━━━ Excerto da página ━━━

Creio que terei referido, mais ou menos, o universo de referências em que se enquadra esta obra de Nuno Dempster. Poderia ainda acrescentar-lhe a perfeita actualização tecnológica, pois o poeta até conversas na Internet sobre o tema foi investigar. Verdadeiro, fantástico, imortal são os três adjectivos que, no comentário sobre esse amor, ele aí pôde isolar. E os «seus» protagonistas andam de mota, têm óculos de sol. Talvez para compensar a real imaginação de pôr Pedro e Inês a amarem-se ao luar, na orla da praia, em noites de lua cheia. A informação fornecida pela história, em particular o papel de Afonso IV, não é escondida. Mas os três matadores são omitidos.

━━━ Registos fornecidos ━━━

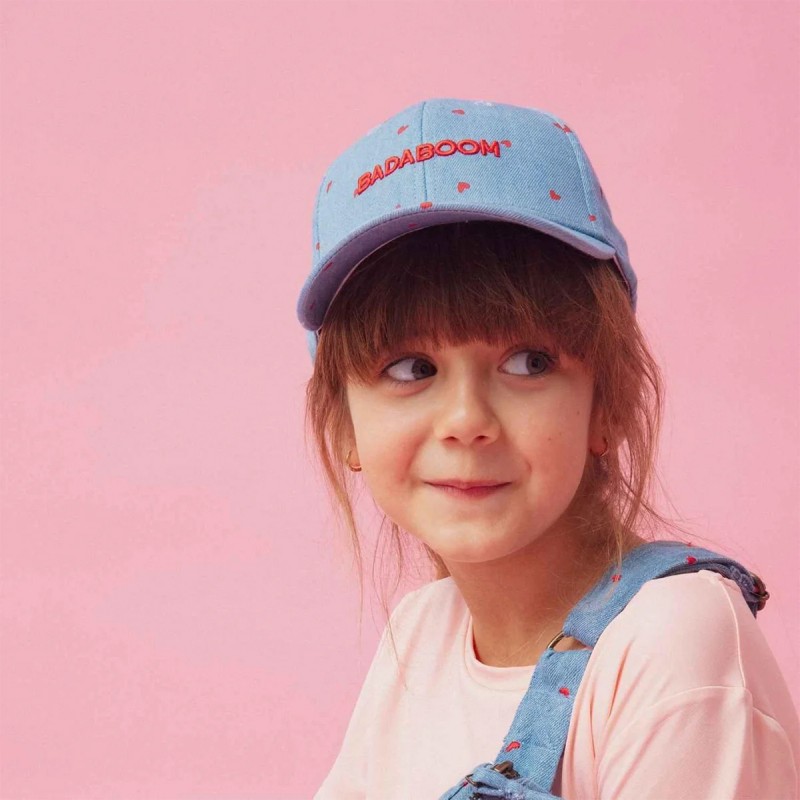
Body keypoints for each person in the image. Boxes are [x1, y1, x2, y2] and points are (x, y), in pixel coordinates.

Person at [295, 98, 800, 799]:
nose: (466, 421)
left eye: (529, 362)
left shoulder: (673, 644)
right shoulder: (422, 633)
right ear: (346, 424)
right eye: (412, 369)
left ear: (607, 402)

━━━
━━━ Registos fornecidos ━━━

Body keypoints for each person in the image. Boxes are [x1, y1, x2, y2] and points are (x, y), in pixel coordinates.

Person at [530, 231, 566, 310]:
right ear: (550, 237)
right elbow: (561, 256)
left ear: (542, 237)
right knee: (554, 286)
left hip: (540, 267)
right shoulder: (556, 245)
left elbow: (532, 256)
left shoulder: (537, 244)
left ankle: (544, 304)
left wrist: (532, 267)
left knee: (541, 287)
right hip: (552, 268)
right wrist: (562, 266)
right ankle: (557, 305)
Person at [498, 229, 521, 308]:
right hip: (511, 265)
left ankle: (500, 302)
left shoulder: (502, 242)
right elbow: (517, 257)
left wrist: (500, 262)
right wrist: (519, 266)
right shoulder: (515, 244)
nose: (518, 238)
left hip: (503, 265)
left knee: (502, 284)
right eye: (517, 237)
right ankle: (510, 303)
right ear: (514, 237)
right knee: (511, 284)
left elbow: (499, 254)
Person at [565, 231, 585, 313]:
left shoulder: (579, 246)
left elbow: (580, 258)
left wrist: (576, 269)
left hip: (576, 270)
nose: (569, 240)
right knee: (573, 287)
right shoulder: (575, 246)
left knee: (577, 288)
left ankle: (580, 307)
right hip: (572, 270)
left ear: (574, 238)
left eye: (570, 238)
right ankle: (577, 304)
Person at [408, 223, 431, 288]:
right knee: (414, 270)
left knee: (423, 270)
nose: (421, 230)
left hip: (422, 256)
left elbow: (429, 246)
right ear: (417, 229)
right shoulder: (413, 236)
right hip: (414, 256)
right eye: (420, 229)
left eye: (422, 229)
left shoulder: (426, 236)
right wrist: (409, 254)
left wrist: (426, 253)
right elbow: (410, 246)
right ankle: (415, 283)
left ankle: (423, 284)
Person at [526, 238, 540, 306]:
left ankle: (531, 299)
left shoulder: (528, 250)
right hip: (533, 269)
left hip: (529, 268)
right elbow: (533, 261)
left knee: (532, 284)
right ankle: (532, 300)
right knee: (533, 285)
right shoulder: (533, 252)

━━━
━━━ Registos fornecidos ━━━

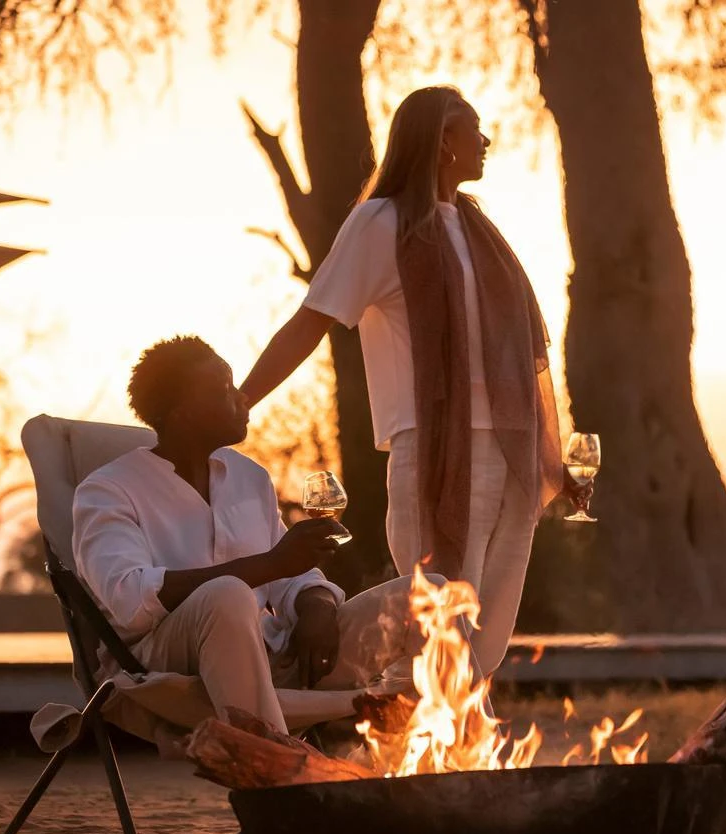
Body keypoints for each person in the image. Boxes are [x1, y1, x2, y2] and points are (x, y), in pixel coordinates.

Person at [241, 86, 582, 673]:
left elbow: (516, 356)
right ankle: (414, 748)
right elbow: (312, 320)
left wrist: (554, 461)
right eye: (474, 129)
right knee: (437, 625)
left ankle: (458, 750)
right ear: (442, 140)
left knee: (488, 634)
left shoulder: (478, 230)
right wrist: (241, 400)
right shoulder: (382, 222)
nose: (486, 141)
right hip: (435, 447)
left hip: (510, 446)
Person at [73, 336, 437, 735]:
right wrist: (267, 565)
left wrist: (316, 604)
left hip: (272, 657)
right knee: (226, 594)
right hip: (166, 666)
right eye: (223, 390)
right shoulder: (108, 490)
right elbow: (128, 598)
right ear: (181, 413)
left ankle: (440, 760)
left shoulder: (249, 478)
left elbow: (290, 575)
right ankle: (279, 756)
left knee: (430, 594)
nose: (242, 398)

━━━

Instruções do exercício:
A. No excerto sobre a obra de Nuno Dempster, o que é omitido da informação fornecida pela história?
B. Prossiga o excerto sobre a obra de Nuno Dempster a partir da última frase apresentada.

Respostas dadas:
A. Os três matadores.

B.
Cumpre falar agora um pouco da poesia propriamente dita. Nuno Dempster escreveu 55 poemas, sem título, em verso decassilábico, de estrofe única com extensão variável. Ele prescindiu da rima mas o carácter encantatório da leitura é bem real, aquela toada envolve-nos e agrada-nos. É, claramente, um livro. E é uma obra dinâmica, indo à frente e voltando atrás, às vezes comentando o que ele próprio anteriormente escrevera. Não faltam as citações mais clássicas de Camões, mas também de Daniel Filipe, Jorge de Sena ou D. Dinis __ que era, aliás, avô paterno de Pedro.  ( A primeira e a última em epígrafe, Sena no próprio corpo do poema. ) E a própria unidade da obra é bem consubstanciada no título: paráfrase , e decerto homenagem, ao Dante que criou uma língua nova __ e não estava assim muito longe dos factos ocorridos, isto é, não morreu muito antes. E o dolce stil nuovo seria, certamente, adequado para os cantar __ é o que talvez Nuno Dempster pretenda significar, sendo que neste caso ele levou a teoria à prática. E que bela realização ele nos deu com este livro!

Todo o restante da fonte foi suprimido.